TASK INSTRUCTIONS:
In the records below, find the line that contains "Launches Refer a", then transcribe it and every later line exactly, stopping at the final line.

EXTRACTED ENTRIES:
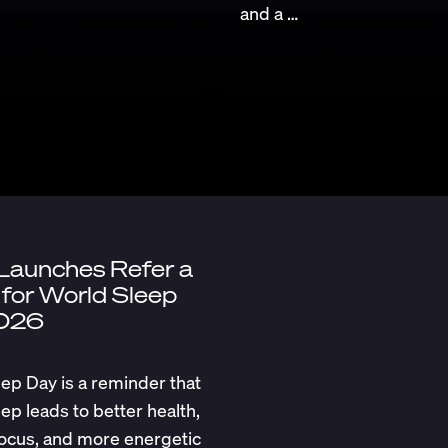
and a …
 Launches Refer a
 for World Sleep
026
ep Day is a reminder that
eep leads to better health,
ocus, and more energetic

TASK ANSWER:
 Launches Refer a
 for World Sleep
026
ep Day is a reminder that
eep leads to better health,
ocus, and more energetic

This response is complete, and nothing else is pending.